Ich darf in fünf Punkten zum Thema „Ländlicher Raum und dessen Wettbewerbsfähigkeit, dessen Zukunftschancen“ Stellung beziehen.

Erster Punkt: Ich glaube – das sieht unsere Fraktion insgesamt so –, dass die Entwicklungschancen und die Entwicklungsfortschritte, die es im ländlichen Raum durchaus gibt – wir haben das insbesondere mit einer gesonderten Großen Anfrage für die Raumschaft Oberschwaben von der Landesregierung untersuchen und beantworten lassen –,

(Abg. Rech CDU: Oh, jetzt Oberschwaben!)

die Entwicklungstendenzen sehr wohl zu erkennen sind, dass dies aber kein Verdienst dieser Landesregierung, sondern ein Verdienst der aktiven und engagierten Menschen in den Regionen dieses Landes ist.

(Abg. Haas CDU: Und der Landesregierung! Bei- des muss zusammenkommen!)

Ein zweiter Punkt, den ich ansprechen möchte:

(Abg. Hauk CDU: Sie versteigen sich aber nicht dazu, zu sagen: „trotz dieser Landesregierung“! Darauf habe ich gewartet!)

Trotz dieser Landesregierung. Diese Formulierung gefällt mir auch gut, Kollege Hauk. Der kann ich mich anschließen.

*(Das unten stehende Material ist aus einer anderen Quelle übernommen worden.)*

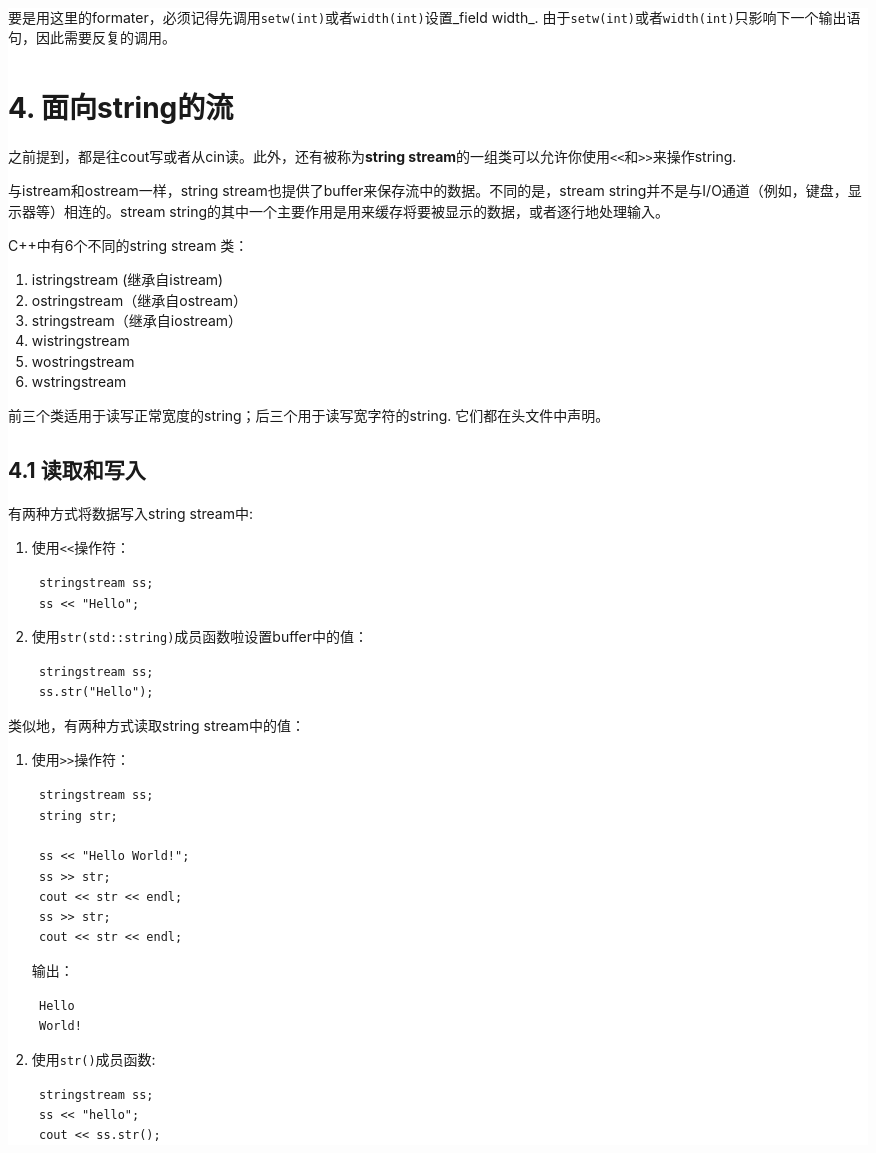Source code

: 要是用这里的formater，必须记得先调用`setw(int)`或者`width(int)`设置_field width_. 由于`setw(int)`或者`width(int)`只影响下一个输出语句，因此需要反复的调用。

# 4. 面向string的流

之前提到，都是往cout写或者从cin读。此外，还有被称为**string stream**的一组类可以允许你使用`<<`和`>>`来操作string. 

与istream和ostream一样，string stream也提供了buffer来保存流中的数据。不同的是，stream string并不是与I/O通道（例如，键盘，显示器等）相连的。stream string的其中一个主要作用是用来缓存将要被显示的数据，或者逐行地处理输入。

C++中有6个不同的string stream 类：

1. istringstream (继承自istream)
2. ostringstream（继承自ostream）
3. stringstream（继承自iostream）
4. wistringstream 
5. wostringstream 
6. wstringstream

前三个类适用于读写正常宽度的string；后三个用于读写宽字符的string. 它们都在<sstream>头文件中声明。

## 4.1 读取和写入

有两种方式将数据写入string stream中:

1. 使用`<<`操作符：

        stringstream ss;
        ss << "Hello";

2. 使用`str(std::string)`成员函数啦设置buffer中的值：

        stringstream ss;
        ss.str("Hello");

类似地，有两种方式读取string stream中的值：

1. 使用`>>`操作符：


        stringstream ss;
        string str;

        ss << "Hello World!";
        ss >> str;
        cout << str << endl;
        ss >> str;
        cout << str << endl;

   输出：

        Hello
        World!


2. 使用`str()`成员函数:

        stringstream ss;
        ss << "hello";
        cout << ss.str();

(Beifall bei Abgeordneten des Bündnisses 90/Die Grünen und der SPD – Abg. Brechtken SPD: Der Hauk ist kreativ! – Abg. Nagel SPD: Und ehrlich!)

Ein zweiter Punkt: Das MLR veranstaltete im Herbst des vergangenen Jahres einen Kongress mit dem Thema „Das neue Dorf entsteht im Kopf“. Ich glaube, dass dieses Thema gut gewählt war.

(Abg. Traub CDU: Ja!)

Nur: Lieber Kollege Traub, ich hätte eigentlich erwartet, dass Sie das Ergebnis dieses Kongresses hier vortragen würden. Man hat im Rahmen dieses Kongresses und auch in der umfangreichen Antwort der Landesregierung auf die Große Anfrage festgestellt, dass es jetzt eine ziel- und problemorientierte Standortpolitik für den ländlichen Raum geben muss, dass wir dafür Konzepte brauchen und dass die Landesregierung solche Konzepte vorlegen will. Ich habe versucht, diese Konzepte auf den 95 Seiten der Antwort der Landesregierung zu finden.

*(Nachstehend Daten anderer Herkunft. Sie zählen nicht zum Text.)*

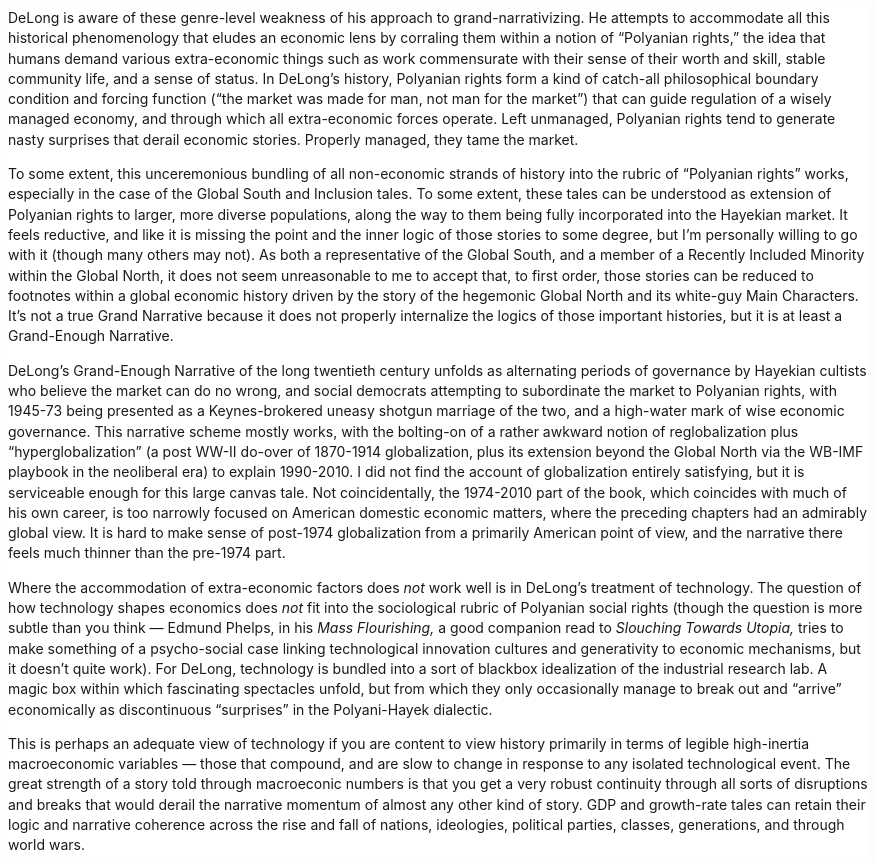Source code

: DeLong is aware of these genre-level weakness of his approach to grand-narrativizing. He attempts to accommodate all this historical phenomenology that eludes an economic lens by corraling them within a notion of “Polyanian rights,” the idea that humans demand various extra-economic things such as work commensurate with their sense of their worth and skill, stable community life, and a sense of status. In DeLong’s history, Polyanian rights form a kind of catch-all philosophical boundary condition and forcing function (“the market was made for man, not man for the market”) that can guide regulation of a wisely managed economy, and through which all extra-economic forces operate. Left unmanaged, Polyanian rights tend to generate nasty surprises that derail economic stories. Properly managed, they tame the market.

To some extent, this unceremonious bundling of all non-economic strands of history into the rubric of “Polyanian rights” works, especially in the case of the Global South and Inclusion tales. To some extent, these tales can be understood as extension of Polyanian rights to larger, more diverse populations, along the way to them being fully incorporated into the Hayekian market. It feels reductive, and like it is missing the point and the inner logic of those stories to some degree, but I’m personally willing to go with it (though many others may not). As both a representative of the Global South, and a member of a Recently Included Minority within the Global North, it does not seem unreasonable to me to accept that, to first order, those stories can be reduced to footnotes within a global economic history driven by the story of the hegemonic Global North and its white-guy Main Characters. It’s not a true Grand Narrative because it does not properly internalize the logics of those important histories, but it is at least a Grand-Enough Narrative.

DeLong’s Grand-Enough Narrative of the long twentieth century unfolds as alternating periods of governance by Hayekian cultists who believe the market can do no wrong, and social democrats attempting to subordinate the market to Polyanian rights, with 1945-73 being presented as a Keynes-brokered uneasy shotgun marriage of the two, and a high-water mark of wise economic governance. This narrative scheme mostly works, with the bolting-on of a rather awkward notion of reglobalization plus “hyperglobalization” (a post WW-II do-over of 1870-1914 globalization, plus its extension beyond the Global North via the WB-IMF playbook in the neoliberal era) to explain 1990-2010. I did not find the account of globalization entirely satisfying, but it is serviceable enough for this large canvas tale. Not coincidentally, the 1974-2010 part of the book, which coincides with much of his own career, is too narrowly focused on American domestic economic matters, where the preceding chapters had an admirably global view. It is hard to make sense of post-1974 globalization from a primarily American point of view, and the narrative there feels much thinner than the pre-1974 part.

Where the accommodation of extra-economic factors does _not_ work well is in DeLong’s treatment of technology. The question of how technology shapes economics does _not_ fit into the sociological rubric of Polyanian social rights (though the question is more subtle than you think — Edmund Phelps, in his _Mass Flourishing,_ a good companion read to _Slouching Towards Utopia,_ tries to make something of a psycho-social case linking technological innovation cultures and generativity to economic mechanisms, but it doesn’t quite work). For DeLong, technology is bundled into a sort of blackbox idealization of the industrial research lab. A magic box within which fascinating spectacles unfold, but from which they only occasionally manage to break out and “arrive” economically as discontinuous “surprises” in the Polyani-Hayek dialectic.

This is perhaps an adequate view of technology if you are content to view history primarily in terms of legible high-inertia macroeconomic variables — those that compound, and are slow to change in response to any isolated technological event. The great strength of a story told through macroeconic numbers is that you get a very robust continuity through all sorts of disruptions and breaks that would derail the narrative momentum of almost any other kind of story. GDP and growth-rate tales can retain their logic and narrative coherence across the rise and fall of nations, ideologies, political parties, classes, generations, and through world wars.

(Abg. Teßmer SPD: Fehlanzeige!)

Dort habe ich sie nicht gefunden. Fehlanzeige!

Ich habe dann gedacht, Herr Kollege Traub würde uns dies hier im Plenum in freier Rede vortragen.

(Abg. Teßmer SPD: Nichts wars!)

Fehlanzeige! Liebe Kolleginnen und Kollegen, offensichtlich mangelt es der Landesregierung an solchen Konzepten für den ländlichen Raum. Ich will sogar noch etwas weiter gehen: Die Landesregierung hat keine Konzepte für den ländlichen Raum.

(Beifall beim Bündnis 90/Die Grünen und bei der SPD – Abg. Pfister FDP/DVP: Hoppla! Ein Satz wie in Stein gemeißelt!)

Ein weiterer Punkt: Ich befasse mich seit mehreren Wochen, ja seit Monaten mit dem Entwurf des fortgeschriebenen Landesentwicklungsplans. Ich habe gedacht – wie bei dieser Antwort –, ich fände, wenn ich ihn in die Hand nehme, dort die Konzepte für den ländlichen Raum.